(ha collaborato Emanuele Bonini)
Bruxelles – L’Ungheria perde il ricorso. La Corte di giustizia dell’UE conferma la validità del voto del Parlamento che ha aperto la strada a possibili sanzioni in seno al Consiglio, tra cui l’eventuale sospensione del diritto di voto. “Nel calcolare i voti espressi in occasione dell’adozione della risoluzione stessa, giustamente il Parlamento ha escluso di prendere in considerazione le astensioni“, dicono i giudici di Lussemburgo.
E’ proprio sulla procedura di voto che il governo di Viktor Orban ha costruito la sua difesa contro il voto che condanna l’Ungheria per la violazione dello Stato di diritto. Il 12 settembre 2018, quando l’Eurocamera ha messo in stato d’accusa Orban per le sue politiche considerate lesive dei principi fondamentali dell’UE, le astensioni non vennero conteggiate, mentre l’Ungheria riteneva che dovessero essere aggiunte ai voti contrari.
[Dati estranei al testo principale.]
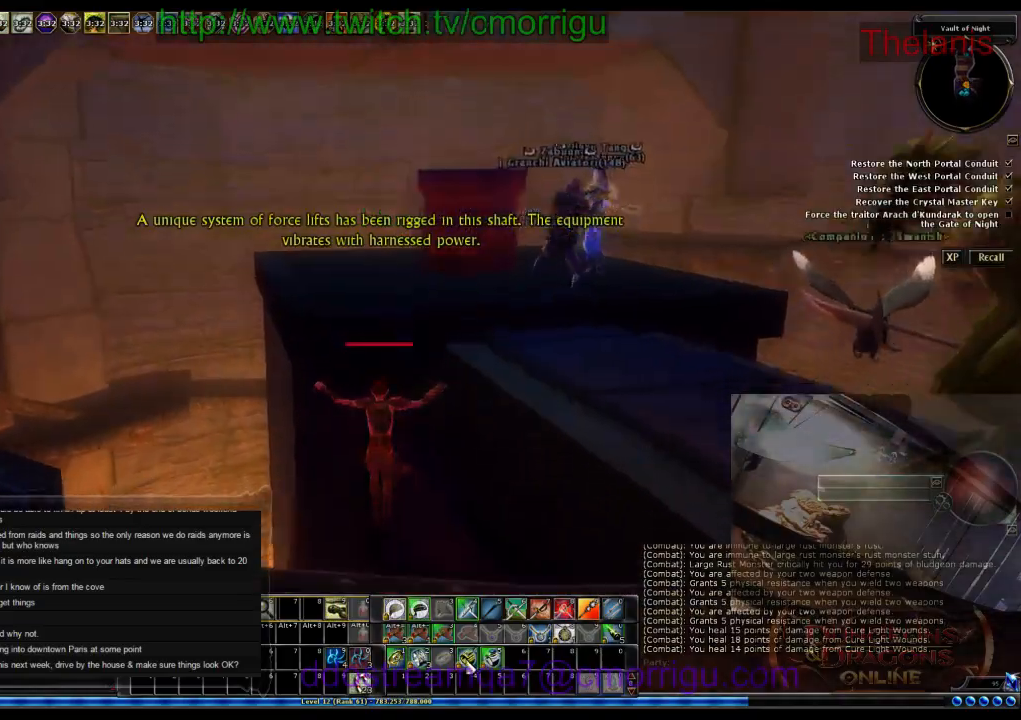
{"keys": [], "events": [[233, "w", "up"]]}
La Corte di giustizia nella sua sentenza offre un’interpretazione delle regole. L’articolo 354 del Trattato sul funzionamento dell’UE, comma 4, che stabilisce che il Parlamento deve procedere a maggioranza dei due terzi dei suoi componenti per avviare procedure contro gli Stati membri in materia di Stato di diritto, “deve essere interpretata nel senso che esclude che siano prese in considerazione le astensioni“. Da questo ne deriva il respingimento del ricorso di Orban.
“Questa è soltanto la prima vittoria per lo Stato di diritto, non certo l’ultima”, commenta l’europarlamentare di Renew Europe, Sandro Gozi. “La nostra azione per il rispetto dello Stato di diritto continuerà, contro le gravi violazioni dei diritti fondamentali ma anche contro le ipocrisie grossolane e le inazioni di alcuni in Europa”. Anche un altro italiano del gruppo dei liberali europei, Nicola Danti, esulta. “E’ ora che il Consiglio dell’UE porti finalmente avanti la procedura dell’Articolo7” contro Budapest.
Anche i Verdi promettono battaglia. “La sentenza della Corte di giustizia europea è chiara: il Parlamento europeo aveva il diritto di attivare l’Articolo7 contro l’Ungheria”, commenta Gwendoline Delbos-Corfield. “Spetta ora al Consiglio agire e salvaguardare lo Stato di diritto. L’audizione di Ungheria e Polonia prevista per il 22 giugno sarà una cartina di tornasole”.
Anche dal PPE si mette pressione sugli Stati. “Con la decisione della Corte di giustizia è un buon giorno per lo Stato di diritto nell’UE”, sostiene Jeroen Lenaers. “Ora il Consiglio dovrebbe smettere di bloccare l’avvio della procedura Articolo7 in caso di violazione dei valori dell’UE”.